Huston smells a rose clipped from her garden. “My friends laugh at me for trying to create an English garden at 4,000 feet in the Rockies, and I quite agree,” says the actress. “It’s completely insane because all I do is replant roses.”
(Ricardo DeAratanha / Los Angeles Times)

In the garden

Favorite tool: Corona classic hand pruners, which Huston calls by their British name: secateurs. She has several pairs, says ranch caretaker Blake Bashoff, “and when Anjelica’s at the ranch, all you hear is clip, clip, clip, clip.”

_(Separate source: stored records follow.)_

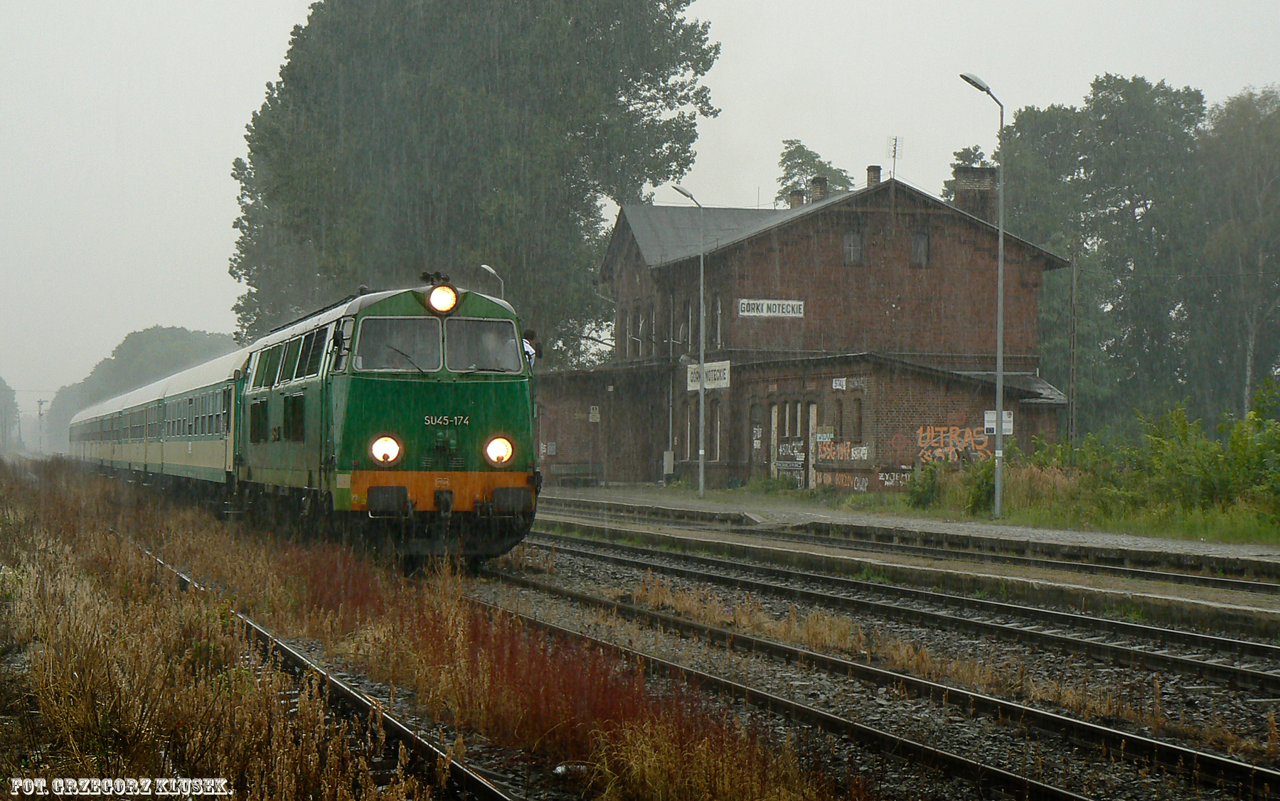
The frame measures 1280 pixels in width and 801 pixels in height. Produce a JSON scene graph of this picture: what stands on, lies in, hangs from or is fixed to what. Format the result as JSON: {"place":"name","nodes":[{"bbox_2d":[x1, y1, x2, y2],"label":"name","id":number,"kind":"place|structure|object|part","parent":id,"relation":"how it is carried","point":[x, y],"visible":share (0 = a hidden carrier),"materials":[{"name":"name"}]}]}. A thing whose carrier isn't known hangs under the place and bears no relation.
{"place":"outdoors","nodes":[
{"label":"outdoors","id":0,"kind":"place"},
{"bbox_2d":[0,458,848,800],"label":"dry grass","id":1,"kind":"structure","parent":0,"point":[43,568],"materials":[{"name":"brown plant"}]},
{"bbox_2d":[115,536,513,800],"label":"railway track","id":2,"kind":"structure","parent":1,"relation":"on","point":[481,785],"materials":[{"name":"black metal"}]},
{"bbox_2d":[0,0,1279,407],"label":"sky","id":3,"kind":"structure","parent":0,"point":[257,98],"materials":[{"name":"white"}]},
{"bbox_2d":[531,167,1079,492],"label":"brick building","id":4,"kind":"structure","parent":0,"point":[788,242],"materials":[{"name":"brick"}]},
{"bbox_2d":[588,405,600,421],"label":"sign","id":5,"kind":"object","parent":4,"relation":"attached to","point":[596,417],"visible":0.97,"materials":[{"name":"white"}]},
{"bbox_2d":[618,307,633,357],"label":"window","id":6,"kind":"structure","parent":4,"relation":"in","point":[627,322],"materials":[{"name":"brown"}]},
{"bbox_2d":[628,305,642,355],"label":"window","id":7,"kind":"structure","parent":4,"relation":"in","point":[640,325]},
{"bbox_2d":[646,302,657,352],"label":"window","id":8,"kind":"structure","parent":4,"relation":"in","point":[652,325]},
{"bbox_2d":[662,450,674,474],"label":"utility box","id":9,"kind":"object","parent":4,"relation":"attached to","point":[666,459],"visible":0.93,"materials":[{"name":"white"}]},
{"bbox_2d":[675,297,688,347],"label":"window","id":10,"kind":"structure","parent":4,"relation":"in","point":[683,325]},
{"bbox_2d":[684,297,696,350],"label":"window","id":11,"kind":"structure","parent":4,"relation":"in","point":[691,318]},
{"bbox_2d":[685,400,698,458],"label":"window","id":12,"kind":"structure","parent":4,"relation":"in","point":[691,434],"materials":[{"name":"brown"}]},
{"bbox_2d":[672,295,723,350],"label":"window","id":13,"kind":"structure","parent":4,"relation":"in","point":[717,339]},
{"bbox_2d":[686,359,731,390],"label":"station sign","id":14,"kind":"object","parent":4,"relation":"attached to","point":[727,366],"visible":0.73,"materials":[{"name":"white metal"}]},
{"bbox_2d":[709,402,721,461],"label":"window","id":15,"kind":"structure","parent":4,"relation":"in","point":[715,424],"materials":[{"name":"grey"}]},
{"bbox_2d":[713,295,723,346],"label":"window","id":16,"kind":"structure","parent":4,"relation":"in","point":[717,305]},
{"bbox_2d":[748,403,763,478],"label":"door","id":17,"kind":"structure","parent":4,"relation":"in","point":[756,446],"materials":[{"name":"wood"}]},
{"bbox_2d":[736,298,804,318],"label":"station sign","id":18,"kind":"object","parent":4,"relation":"attached to","point":[776,305],"visible":0.98,"materials":[{"name":"white metal"}]},
{"bbox_2d":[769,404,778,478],"label":"door","id":19,"kind":"structure","parent":4,"relation":"in","point":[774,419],"materials":[{"name":"wood"}]},
{"bbox_2d":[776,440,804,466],"label":"graffiti","id":20,"kind":"object","parent":4,"relation":"attached to","point":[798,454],"visible":0.93,"materials":[{"name":"white paint"}]},
{"bbox_2d":[770,402,816,485],"label":"door","id":21,"kind":"structure","parent":4,"relation":"in","point":[798,429],"materials":[{"name":"wood"}]},
{"bbox_2d":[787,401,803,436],"label":"window","id":22,"kind":"structure","parent":4,"relation":"in","point":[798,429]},
{"bbox_2d":[787,188,804,207],"label":"chimney","id":23,"kind":"object","parent":4,"relation":"on","point":[798,203],"visible":0.45,"materials":[{"name":"brick"}]},
{"bbox_2d":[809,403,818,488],"label":"door","id":24,"kind":"structure","parent":4,"relation":"in","point":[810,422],"materials":[{"name":"wood"}]},
{"bbox_2d":[808,174,828,203],"label":"chimney","id":25,"kind":"object","parent":4,"relation":"on","point":[820,181],"visible":0.6,"materials":[{"name":"brick"}]},
{"bbox_2d":[833,397,844,440],"label":"window","id":26,"kind":"structure","parent":4,"relation":"in","point":[840,415],"materials":[{"name":"brown"}]},
{"bbox_2d":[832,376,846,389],"label":"graffiti","id":27,"kind":"object","parent":4,"relation":"attached to","point":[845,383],"visible":0.97,"materials":[{"name":"white paint"}]},
{"bbox_2d":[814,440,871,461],"label":"graffiti","id":28,"kind":"object","parent":4,"relation":"attached to","point":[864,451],"visible":0.88,"materials":[{"name":"paint"}]},
{"bbox_2d":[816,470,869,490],"label":"graffiti","id":29,"kind":"object","parent":4,"relation":"attached to","point":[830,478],"visible":0.85,"materials":[{"name":"paint"}]},
{"bbox_2d":[843,229,863,264],"label":"window","id":30,"kind":"structure","parent":4,"relation":"in","point":[852,249],"materials":[{"name":"grey glass"}]},
{"bbox_2d":[849,396,863,444],"label":"window","id":31,"kind":"structure","parent":4,"relation":"in","point":[857,417],"materials":[{"name":"brown"}]},
{"bbox_2d":[865,164,881,186],"label":"chimney","id":32,"kind":"object","parent":4,"relation":"on","point":[876,169],"visible":0.6,"materials":[{"name":"brick"}]},
{"bbox_2d":[887,135,900,179],"label":"antenna","id":33,"kind":"object","parent":4,"relation":"on","point":[895,139],"visible":0.78,"materials":[{"name":"metal"}]},
{"bbox_2d":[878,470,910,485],"label":"graffiti","id":34,"kind":"object","parent":4,"relation":"attached to","point":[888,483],"visible":0.83,"materials":[{"name":"paint"}]},
{"bbox_2d":[909,231,929,266],"label":"window","id":35,"kind":"structure","parent":4,"relation":"in","point":[922,247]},
{"bbox_2d":[915,424,991,463],"label":"graffiti","id":36,"kind":"object","parent":4,"relation":"attached to","point":[981,439],"visible":0.87,"materials":[{"name":"paint"}]},
{"bbox_2d":[952,164,996,223],"label":"chimney","id":37,"kind":"object","parent":4,"relation":"on","point":[983,198],"visible":0.57,"materials":[{"name":"brick"}]},
{"bbox_2d":[455,506,1279,800],"label":"gravel bed","id":38,"kind":"structure","parent":0,"point":[586,568],"materials":[{"name":"grey gravel"}]},
{"bbox_2d":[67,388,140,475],"label":"passenger car","id":39,"kind":"object","parent":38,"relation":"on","point":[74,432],"visible":0.42,"materials":[{"name":"metal"}]},
{"bbox_2d":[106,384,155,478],"label":"passenger car","id":40,"kind":"object","parent":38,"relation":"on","point":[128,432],"visible":0.29,"materials":[{"name":"beige metal"}]},
{"bbox_2d":[140,349,243,494],"label":"passenger car","id":41,"kind":"object","parent":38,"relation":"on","point":[217,395],"visible":0.46,"materials":[{"name":"green metal"}]},
{"bbox_2d":[472,561,1279,800],"label":"railway track","id":42,"kind":"structure","parent":38,"relation":"on","point":[1266,773],"materials":[{"name":"metal"}]},
{"bbox_2d":[235,276,539,567],"label":"locomotive","id":43,"kind":"object","parent":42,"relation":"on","point":[473,395],"visible":0.78,"materials":[{"name":"green metal"}]},
{"bbox_2d":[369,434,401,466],"label":"headlight","id":44,"kind":"object","parent":43,"relation":"attached to","point":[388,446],"visible":0.96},
{"bbox_2d":[351,315,443,371],"label":"windshield","id":45,"kind":"object","parent":43,"relation":"in","point":[384,327],"visible":0.76,"materials":[{"name":"glass"}]},
{"label":"windshield","id":46,"kind":"part","parent":43,"relation":"part of","materials":[{"name":"grey glass"}]},
{"bbox_2d":[423,281,459,314],"label":"headlight","id":47,"kind":"object","parent":43,"relation":"attached to","point":[447,288],"visible":0.94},
{"bbox_2d":[446,316,523,372],"label":"windshield","id":48,"kind":"object","parent":43,"relation":"in","point":[478,366],"visible":0.72,"materials":[{"name":"glass"}]},
{"bbox_2d":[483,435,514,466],"label":"headlight","id":49,"kind":"object","parent":43,"relation":"attached to","point":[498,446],"visible":0.95,"materials":[{"name":"white glass"}]},
{"bbox_2d":[521,327,542,365],"label":"person","id":50,"kind":"object","parent":43,"relation":"in","point":[530,332],"visible":0.29},
{"bbox_2d":[504,531,1279,694],"label":"railway track","id":51,"kind":"structure","parent":38,"relation":"on","point":[1232,670],"materials":[{"name":"metal"}]},
{"bbox_2d":[543,501,1279,596],"label":"railway track","id":52,"kind":"structure","parent":38,"relation":"on","point":[1259,585],"materials":[{"name":"metal"}]},
{"bbox_2d":[539,483,1279,635],"label":"platform","id":53,"kind":"structure","parent":0,"point":[710,503],"materials":[{"name":"grey concrete"}]},
{"bbox_2d":[546,462,603,486],"label":"bench","id":54,"kind":"object","parent":53,"relation":"on","point":[574,466],"visible":0.91,"materials":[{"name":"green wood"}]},
{"bbox_2d":[672,185,706,495],"label":"street lamp","id":55,"kind":"object","parent":53,"relation":"on","point":[700,491],"visible":0.99,"materials":[{"name":"grey metal"}]},
{"bbox_2d":[955,71,1006,518],"label":"street lamp","id":56,"kind":"object","parent":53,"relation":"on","point":[998,488],"visible":0.99,"materials":[{"name":"grey metal"}]},
{"bbox_2d":[984,410,1013,435],"label":"sign","id":57,"kind":"object","parent":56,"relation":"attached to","point":[1008,427],"visible":0.66,"materials":[{"name":"white"}]},
{"bbox_2d":[803,463,1279,547],"label":"platform","id":58,"kind":"structure","parent":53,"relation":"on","point":[1276,542],"materials":[{"name":"grey"}]},
{"bbox_2d":[903,460,945,509],"label":"shrub","id":59,"kind":"object","parent":58,"relation":"on","point":[922,491],"visible":0.93,"materials":[{"name":"green plant"}]},
{"bbox_2d":[958,455,996,515],"label":"shrub","id":60,"kind":"object","parent":58,"relation":"on","point":[973,491],"visible":0.67,"materials":[{"name":"green plant"}]},
{"bbox_2d":[1067,248,1078,448],"label":"utility pole","id":61,"kind":"object","parent":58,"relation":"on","point":[1074,318],"visible":0.91,"materials":[{"name":"brown wood"}]},
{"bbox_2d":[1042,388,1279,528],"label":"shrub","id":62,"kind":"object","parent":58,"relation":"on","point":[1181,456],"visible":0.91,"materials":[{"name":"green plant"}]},
{"label":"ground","id":63,"kind":"structure","parent":0},
{"bbox_2d":[0,376,21,448],"label":"tree","id":64,"kind":"object","parent":63,"relation":"on","point":[6,390],"visible":0.87,"materials":[{"name":"green plant"}]},
{"bbox_2d":[36,398,46,451],"label":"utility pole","id":65,"kind":"object","parent":63,"relation":"on","point":[40,402],"visible":0.83,"materials":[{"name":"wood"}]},
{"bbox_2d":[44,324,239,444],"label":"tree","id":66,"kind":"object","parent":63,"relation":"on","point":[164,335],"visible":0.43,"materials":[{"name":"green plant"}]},
{"bbox_2d":[223,0,723,362],"label":"large tree","id":67,"kind":"object","parent":63,"relation":"on","point":[237,171],"visible":0.85,"materials":[{"name":"green plant"}]},
{"bbox_2d":[478,263,504,299],"label":"street lamp","id":68,"kind":"object","parent":63,"relation":"on","point":[491,271],"visible":0.26,"materials":[{"name":"metal"}]},
{"bbox_2d":[773,140,855,205],"label":"tree","id":69,"kind":"object","parent":63,"relation":"on","point":[847,181],"visible":0.27,"materials":[{"name":"green plant"}]},
{"bbox_2d":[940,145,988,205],"label":"tree","id":70,"kind":"object","parent":63,"relation":"on","point":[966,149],"visible":0.15,"materials":[{"name":"green plant"}]},
{"bbox_2d":[980,76,1215,427],"label":"tree","id":71,"kind":"object","parent":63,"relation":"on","point":[1142,193],"visible":0.77,"materials":[{"name":"green plant"}]},
{"bbox_2d":[1194,86,1279,417],"label":"tree","id":72,"kind":"object","parent":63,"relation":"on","point":[1249,361],"visible":0.93,"materials":[{"name":"plant"}]}
]}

Can’t-be-without garden item: A sturdy, long-handled Razorback shovel. “I love to dig holes. There’s something incredibly connecting about making holes in the dirt and putting things in there…. You make a hole and put your heart in it.”

Favorite thing to grow: Anything that blooms, but especially roses, for their fragrance and color. “I like to be able to go out to the garden, cut roses and put them in a bowl. What’s better than that?”

Favorite shopping place: Luis’ Nursery in Visalia, about 30 miles west of her ranch. “I stop there every time we come up, or I get an itch to go into town. They always have something I want, and it’s so much more satisfying than Rodeo Drive ... and economical.”